Saint Joseph’s Hospital chaplains include priests, Religious sisters, a rabbi on call, Protestant clergy and professionally trained lay persons.

Chaplains routinely visit patients, provide crisis intervention, respond to Code 1 announcements and traumas and provide spiritual support for sacramental needs and other spiritual needs of patients and their families. They also conduct prayer services and educational programs for the hospital and the community.

Chaplains pray with patients who are awaiting test results or preparing for surgery, celebrate with a family as a person leaves surgery, offer Communion to patients and lead bereavement groups.

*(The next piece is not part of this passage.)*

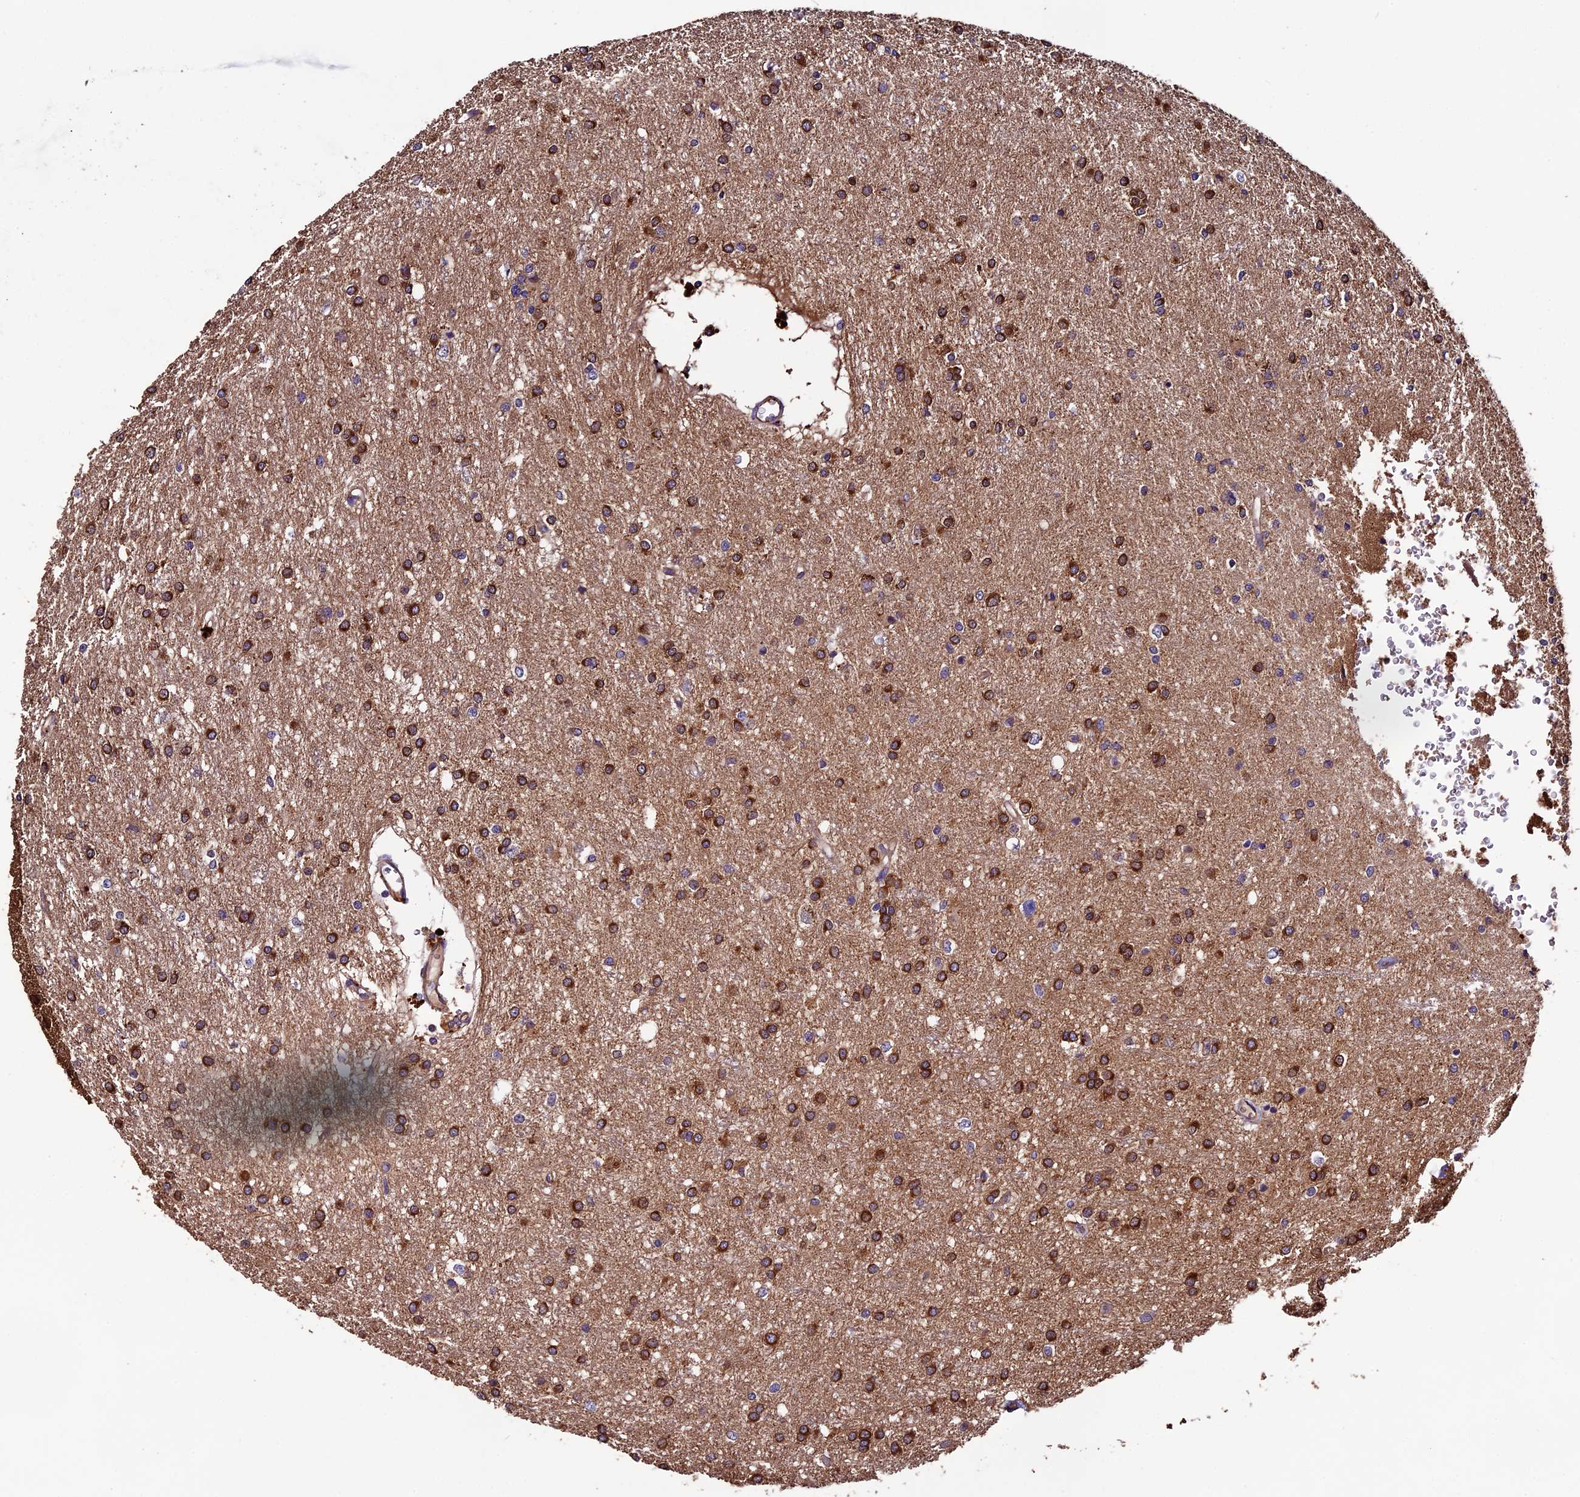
{"staining": {"intensity": "strong", "quantity": ">75%", "location": "cytoplasmic/membranous"}, "tissue": "glioma", "cell_type": "Tumor cells", "image_type": "cancer", "snomed": [{"axis": "morphology", "description": "Glioma, malignant, High grade"}, {"axis": "topography", "description": "Brain"}], "caption": "Protein staining of malignant high-grade glioma tissue reveals strong cytoplasmic/membranous expression in approximately >75% of tumor cells. (DAB IHC, brown staining for protein, blue staining for nuclei).", "gene": "CLN5", "patient": {"sex": "female", "age": 50}}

They also listen to staff members and their needs, lead memorial services, explain living wills and notify a patient’s place of worship when he or she has been hospitalized.

Sister Valentina Sheridan, RSM, director of the pastoral care department, said that in keeping with the mission of the hospital, which is concern for the whole person, chaplains address the spiritual and emotional needs of patients, families and staff.

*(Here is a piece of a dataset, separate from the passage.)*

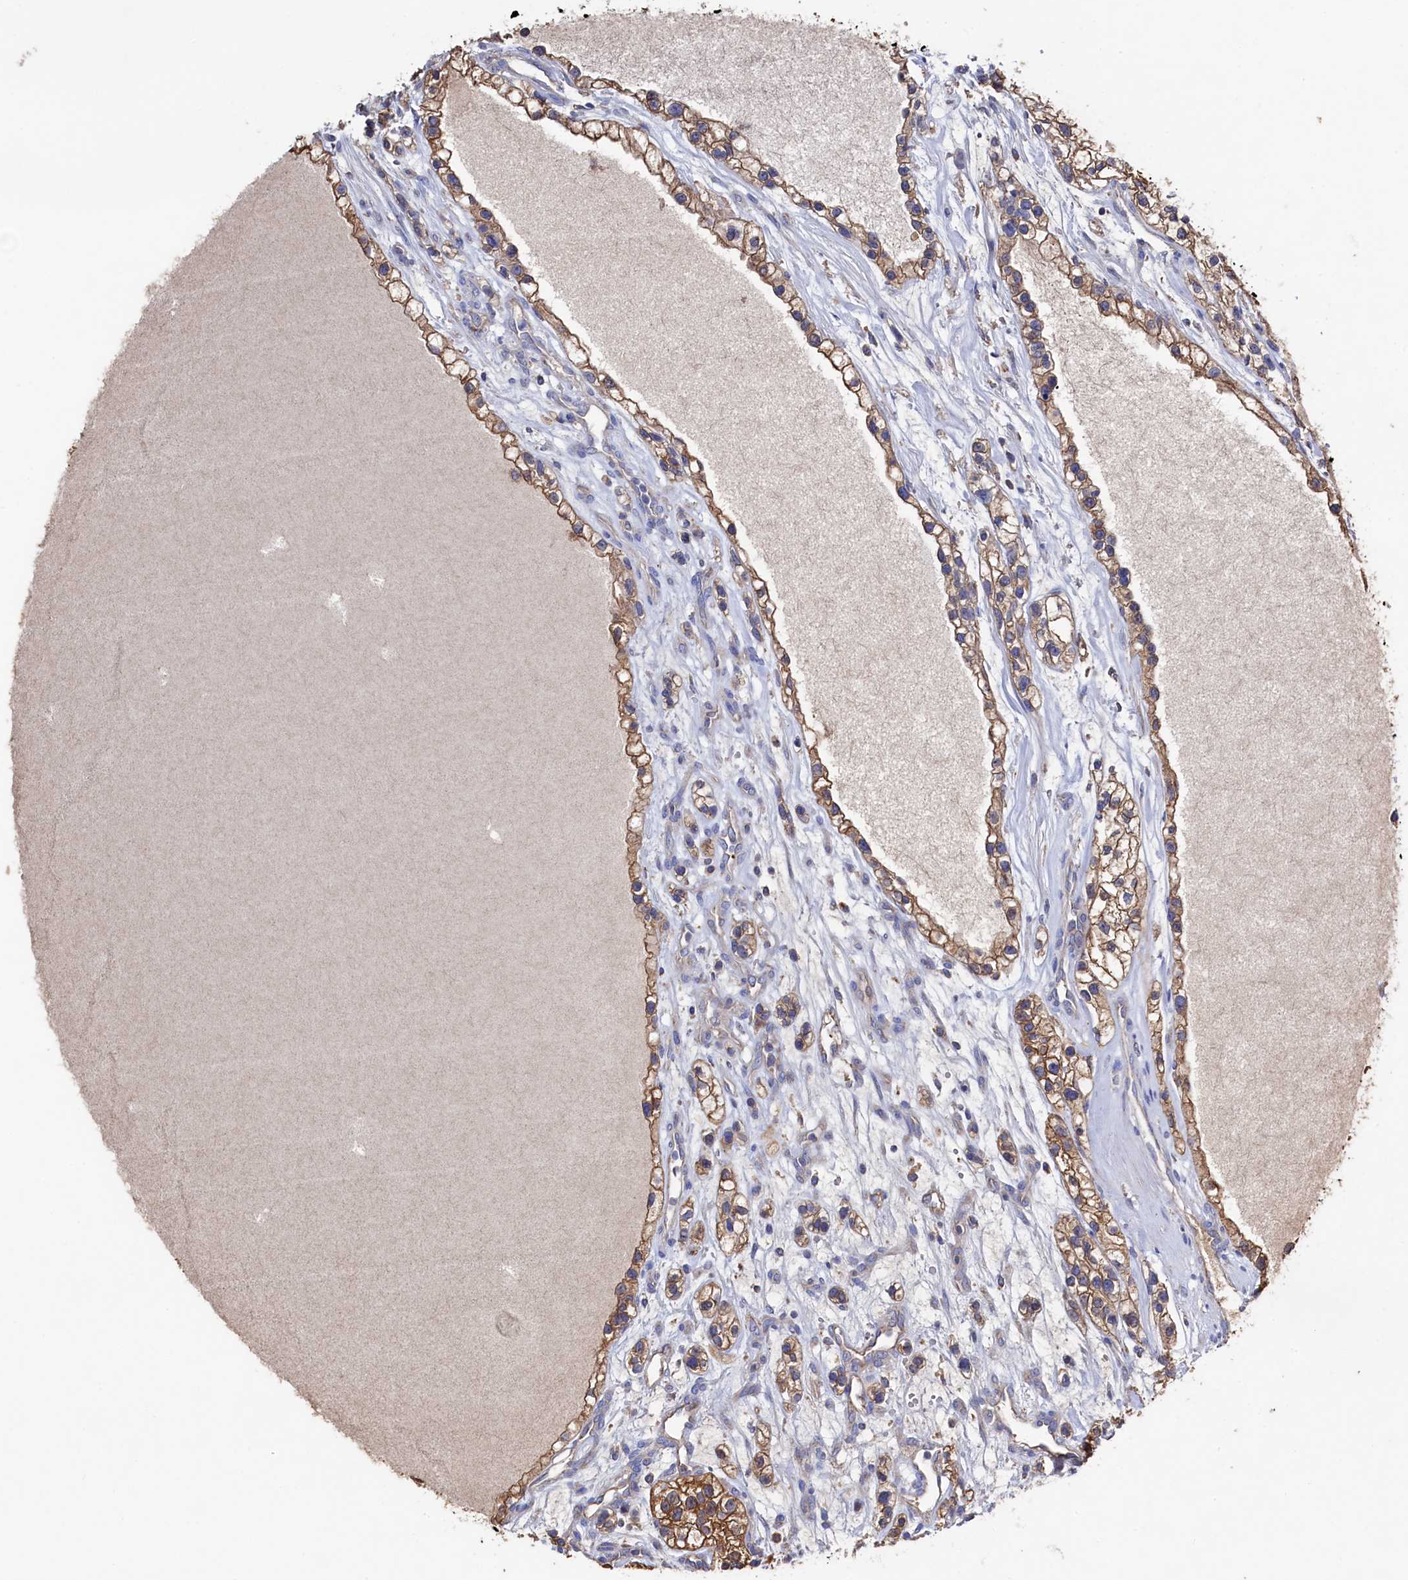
{"staining": {"intensity": "moderate", "quantity": ">75%", "location": "cytoplasmic/membranous"}, "tissue": "renal cancer", "cell_type": "Tumor cells", "image_type": "cancer", "snomed": [{"axis": "morphology", "description": "Adenocarcinoma, NOS"}, {"axis": "topography", "description": "Kidney"}], "caption": "Human renal cancer (adenocarcinoma) stained for a protein (brown) exhibits moderate cytoplasmic/membranous positive staining in approximately >75% of tumor cells.", "gene": "TK2", "patient": {"sex": "female", "age": 57}}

“We seek not only to comfort and offer assistance but also help persons identify sources of their own personal strength and to draw on those sources,” she said.

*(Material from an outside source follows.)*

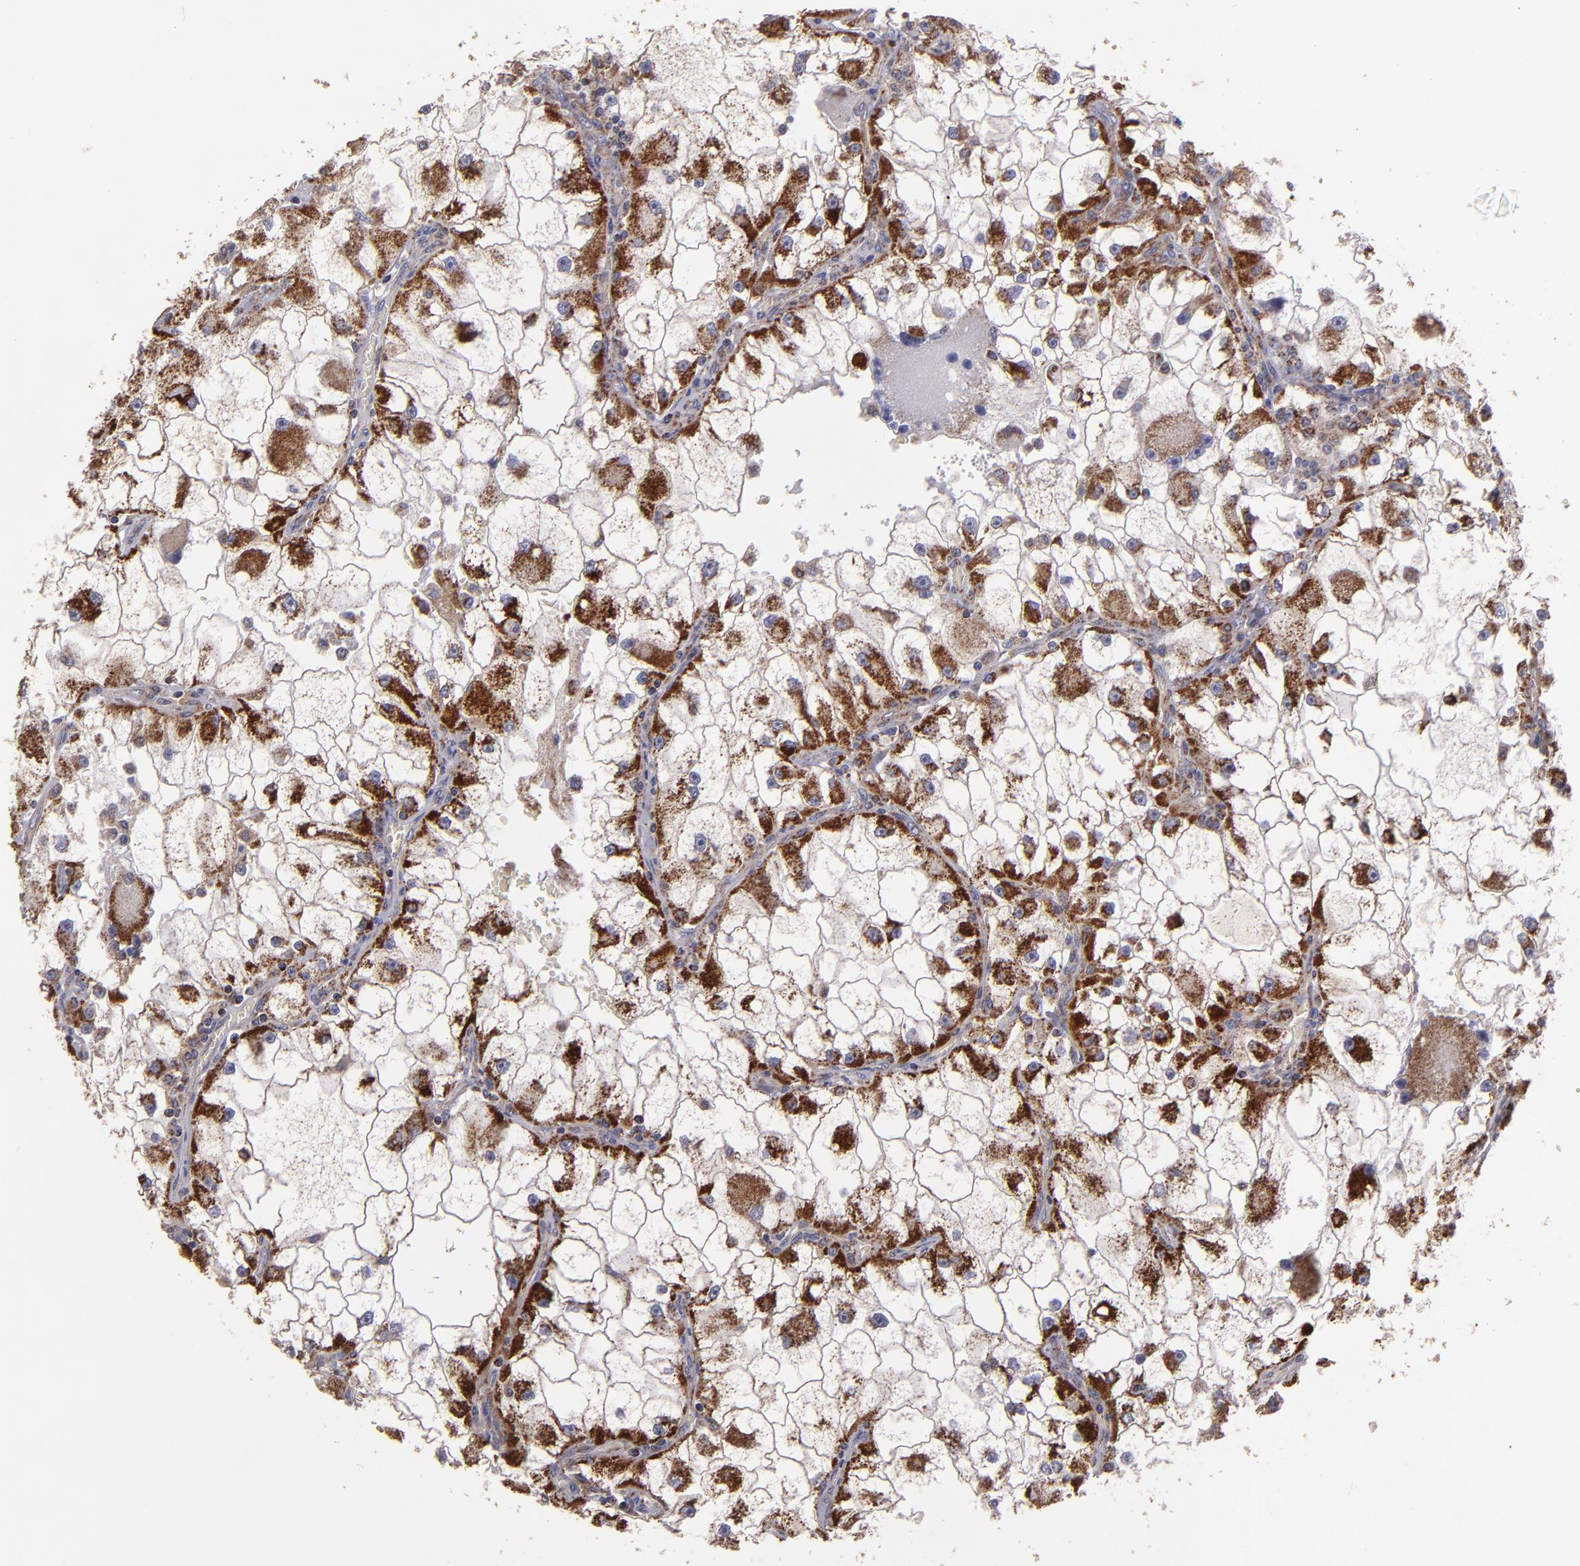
{"staining": {"intensity": "strong", "quantity": ">75%", "location": "cytoplasmic/membranous"}, "tissue": "renal cancer", "cell_type": "Tumor cells", "image_type": "cancer", "snomed": [{"axis": "morphology", "description": "Adenocarcinoma, NOS"}, {"axis": "topography", "description": "Kidney"}], "caption": "Protein analysis of adenocarcinoma (renal) tissue exhibits strong cytoplasmic/membranous positivity in approximately >75% of tumor cells.", "gene": "CLTA", "patient": {"sex": "female", "age": 73}}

“This year’s theme, ‘Valuing Each Person Wholly,’ is helpful because it reminds us of how each person has a unique value; that each one has not only a present, but a history and a future; that growth and healing are fostered from within and without.”

During the week, Saint Joseph’s Hospital will celebrate by using various means to raise consciousness about the role and function of the chaplain as well as the means by which a person becomes a chaplain. Special live music will be provided in the hospital lobby and the department of pastoral care will give special recognition to those who have supported the work of pastoral care.

Throughout the Jubilee Year, the pastoral care department has singled out different hospital departments each week to be the object of their prayer.

“In an effort to recognize individuals and smaller units, we have visited each department with a special Jubilee banner which remained in the department for the week,” Sister Sheridan said. “A special prayer at that time inaugurated the week of prayer for them. This has been one way to demonstrate how we ‘value each person wholly’ in our ministry to co-workers as well as patients.”